Daycare testing for runny noses?!

Anonymous
Anonymous wrote:Ok but why didn’t day cares react similarly to flu pre-covid? That seemed riskier than covid for kids.

Covid does not seem nearly as dangerous as flu for kids.

From a February 2020 article about flu:
“Children ages 4 and younger have been hospitalized at a rate of 80.1 per 100,000 children, the highest rate the CDC has on record, even surpassing rates during the 2009 pandemic.”

https://publications.aap.org/aapnews/news/9761

From a January 7 NYT article:
“More than four in 100,000 children ages 4 and younger admitted to hospitals were infected with the coronavirus as of Jan. 1 — double the rate reported a month ago and about three times the rate this time last year.”

https://www.nytimes.com/2022/01/07/health/covid-children-hospitals.html

Notice how the NYT article is carefully worded too because they probably don’t know if the children under 4 were hospitalized for covid or something else, like a broken bone.


Flu vaccines are available to all kids age 6 mo and up.

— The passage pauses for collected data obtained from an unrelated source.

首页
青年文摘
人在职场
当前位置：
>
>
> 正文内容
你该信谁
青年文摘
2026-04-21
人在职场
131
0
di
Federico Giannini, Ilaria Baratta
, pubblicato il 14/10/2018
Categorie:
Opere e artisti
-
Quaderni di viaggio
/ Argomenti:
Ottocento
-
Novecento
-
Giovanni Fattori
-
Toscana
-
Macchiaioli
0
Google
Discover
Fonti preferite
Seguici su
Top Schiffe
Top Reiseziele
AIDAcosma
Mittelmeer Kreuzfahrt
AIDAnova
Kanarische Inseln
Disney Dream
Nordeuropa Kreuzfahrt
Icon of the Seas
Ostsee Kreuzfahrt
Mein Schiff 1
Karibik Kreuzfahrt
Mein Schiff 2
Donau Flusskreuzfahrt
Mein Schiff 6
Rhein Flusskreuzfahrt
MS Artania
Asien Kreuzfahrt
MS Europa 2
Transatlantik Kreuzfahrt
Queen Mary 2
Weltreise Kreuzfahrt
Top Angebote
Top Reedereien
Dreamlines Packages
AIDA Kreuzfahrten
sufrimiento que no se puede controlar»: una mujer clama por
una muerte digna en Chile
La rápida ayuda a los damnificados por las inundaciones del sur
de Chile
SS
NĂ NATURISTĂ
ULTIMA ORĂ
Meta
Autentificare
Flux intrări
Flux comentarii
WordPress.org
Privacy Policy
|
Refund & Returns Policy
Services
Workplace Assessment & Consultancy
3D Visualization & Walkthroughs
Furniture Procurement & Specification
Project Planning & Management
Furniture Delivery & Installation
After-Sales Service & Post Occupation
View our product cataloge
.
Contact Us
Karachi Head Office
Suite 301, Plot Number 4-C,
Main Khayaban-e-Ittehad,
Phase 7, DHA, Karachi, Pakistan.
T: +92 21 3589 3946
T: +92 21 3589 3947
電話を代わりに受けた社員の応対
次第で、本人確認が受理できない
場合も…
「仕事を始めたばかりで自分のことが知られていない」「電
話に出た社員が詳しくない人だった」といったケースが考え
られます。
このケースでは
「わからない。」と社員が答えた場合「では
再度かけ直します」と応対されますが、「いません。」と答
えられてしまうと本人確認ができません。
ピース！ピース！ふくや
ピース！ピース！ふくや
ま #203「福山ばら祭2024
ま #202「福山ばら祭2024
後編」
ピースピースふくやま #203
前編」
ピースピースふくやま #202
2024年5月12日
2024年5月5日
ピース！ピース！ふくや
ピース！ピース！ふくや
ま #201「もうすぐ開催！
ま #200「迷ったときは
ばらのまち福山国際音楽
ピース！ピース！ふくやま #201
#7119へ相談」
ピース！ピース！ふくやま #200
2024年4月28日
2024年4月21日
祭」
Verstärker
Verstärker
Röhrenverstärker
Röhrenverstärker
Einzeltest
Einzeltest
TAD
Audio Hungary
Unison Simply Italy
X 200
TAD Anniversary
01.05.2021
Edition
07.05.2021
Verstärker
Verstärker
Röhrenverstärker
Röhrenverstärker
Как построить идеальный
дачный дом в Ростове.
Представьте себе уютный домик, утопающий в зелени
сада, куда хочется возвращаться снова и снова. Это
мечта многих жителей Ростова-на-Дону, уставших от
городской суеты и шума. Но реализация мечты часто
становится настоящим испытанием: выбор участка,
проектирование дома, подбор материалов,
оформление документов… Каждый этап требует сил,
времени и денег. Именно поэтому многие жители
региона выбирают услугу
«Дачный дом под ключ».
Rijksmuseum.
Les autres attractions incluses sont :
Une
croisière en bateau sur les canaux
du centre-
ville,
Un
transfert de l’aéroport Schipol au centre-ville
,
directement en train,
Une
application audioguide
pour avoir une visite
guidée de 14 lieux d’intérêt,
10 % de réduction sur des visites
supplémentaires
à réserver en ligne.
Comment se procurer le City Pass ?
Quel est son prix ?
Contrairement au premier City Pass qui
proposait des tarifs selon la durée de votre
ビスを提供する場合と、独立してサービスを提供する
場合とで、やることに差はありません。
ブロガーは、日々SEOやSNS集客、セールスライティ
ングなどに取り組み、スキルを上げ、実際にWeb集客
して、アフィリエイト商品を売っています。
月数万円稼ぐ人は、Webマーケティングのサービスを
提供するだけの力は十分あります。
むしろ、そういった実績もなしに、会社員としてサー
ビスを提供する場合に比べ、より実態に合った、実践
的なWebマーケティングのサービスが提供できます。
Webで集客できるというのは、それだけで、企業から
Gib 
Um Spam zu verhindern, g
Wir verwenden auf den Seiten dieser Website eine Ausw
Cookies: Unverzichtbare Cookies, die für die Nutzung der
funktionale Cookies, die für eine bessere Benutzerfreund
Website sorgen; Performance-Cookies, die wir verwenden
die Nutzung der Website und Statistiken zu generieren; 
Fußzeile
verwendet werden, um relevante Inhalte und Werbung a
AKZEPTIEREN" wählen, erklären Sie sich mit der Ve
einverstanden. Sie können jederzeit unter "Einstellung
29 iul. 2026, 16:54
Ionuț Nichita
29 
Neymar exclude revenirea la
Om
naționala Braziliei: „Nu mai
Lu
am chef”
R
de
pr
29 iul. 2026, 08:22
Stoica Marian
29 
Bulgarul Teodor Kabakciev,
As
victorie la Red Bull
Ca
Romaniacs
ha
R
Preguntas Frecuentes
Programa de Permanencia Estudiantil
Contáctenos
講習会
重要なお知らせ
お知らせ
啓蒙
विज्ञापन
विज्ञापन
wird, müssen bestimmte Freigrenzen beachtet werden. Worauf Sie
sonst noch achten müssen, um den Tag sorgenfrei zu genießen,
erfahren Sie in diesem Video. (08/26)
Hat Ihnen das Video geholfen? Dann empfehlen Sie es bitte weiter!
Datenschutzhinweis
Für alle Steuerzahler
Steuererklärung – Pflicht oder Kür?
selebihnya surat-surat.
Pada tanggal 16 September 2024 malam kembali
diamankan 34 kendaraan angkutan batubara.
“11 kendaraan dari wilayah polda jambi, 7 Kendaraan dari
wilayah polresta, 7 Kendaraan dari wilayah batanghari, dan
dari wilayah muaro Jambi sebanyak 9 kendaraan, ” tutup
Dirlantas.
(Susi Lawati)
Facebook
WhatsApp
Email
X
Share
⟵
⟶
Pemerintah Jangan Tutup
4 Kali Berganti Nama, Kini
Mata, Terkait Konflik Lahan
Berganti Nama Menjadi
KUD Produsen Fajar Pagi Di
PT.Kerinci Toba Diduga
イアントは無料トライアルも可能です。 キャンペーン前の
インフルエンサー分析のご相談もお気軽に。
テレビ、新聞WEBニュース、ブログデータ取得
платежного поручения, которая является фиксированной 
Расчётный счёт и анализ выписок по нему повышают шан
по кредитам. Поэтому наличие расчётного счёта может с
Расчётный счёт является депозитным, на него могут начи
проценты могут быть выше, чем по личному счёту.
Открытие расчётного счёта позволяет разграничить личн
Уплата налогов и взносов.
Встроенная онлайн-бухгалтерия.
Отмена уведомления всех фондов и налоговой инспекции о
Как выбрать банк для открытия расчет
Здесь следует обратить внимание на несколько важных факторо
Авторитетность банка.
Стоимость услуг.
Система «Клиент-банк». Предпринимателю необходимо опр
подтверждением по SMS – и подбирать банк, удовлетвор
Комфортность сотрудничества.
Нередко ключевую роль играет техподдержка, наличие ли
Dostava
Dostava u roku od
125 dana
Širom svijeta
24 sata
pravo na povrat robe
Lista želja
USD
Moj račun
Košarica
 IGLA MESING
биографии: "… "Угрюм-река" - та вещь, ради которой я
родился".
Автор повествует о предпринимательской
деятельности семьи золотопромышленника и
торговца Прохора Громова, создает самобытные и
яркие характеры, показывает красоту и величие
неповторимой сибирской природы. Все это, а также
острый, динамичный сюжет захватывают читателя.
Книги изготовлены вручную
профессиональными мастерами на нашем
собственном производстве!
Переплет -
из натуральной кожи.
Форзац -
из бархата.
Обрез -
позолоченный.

These two stats aren't comparable. The first (Feb 2020) stat seems to have a hospitalization for flu rate of 80 per 100k kids - all kids. Which is a lot! The second stat has the infection rate of kids who were admitted (4 of 100k kids - hospital admitted kids). And the stat was as of 1/1, so only just catching the start of any hospitalizations as a result of omicron wave. You can try to draw some conclusion from these two stats, but would be better to find more comparable stats.

If you are looking at hospitalization and deaths, RSV is certainly more dangerous to our <5s, especially the < 1 set.
Anonymous
Anonymous wrote:I have a preschooler with allergies. Sometimes he still has a drip. If he seems sick, or it's obvious this is a cold, not just a drip or allergies, I keep him home. And yes I test him. If he is acting fine (energetic, happy, normal, etc) I send him despite the drip.

Use your common sense. I will say, I am in a private preschool and their covid rules are WAY MORE strict so good luck finding a different place.


This. We've tested for runny noses since June 2020, since my kid has no allergies. Usually PCR, but since those are so unavailable right now, we'd probably do an antigen then a virtual doctor visit to talk about getting a return-to-school note based on that + doctor's assessment.

I think these things will go away once we've fully completed the transition to "endemic covid", but we are not quite there - at least not from a policy and instituation perspective,. We are getting there, though.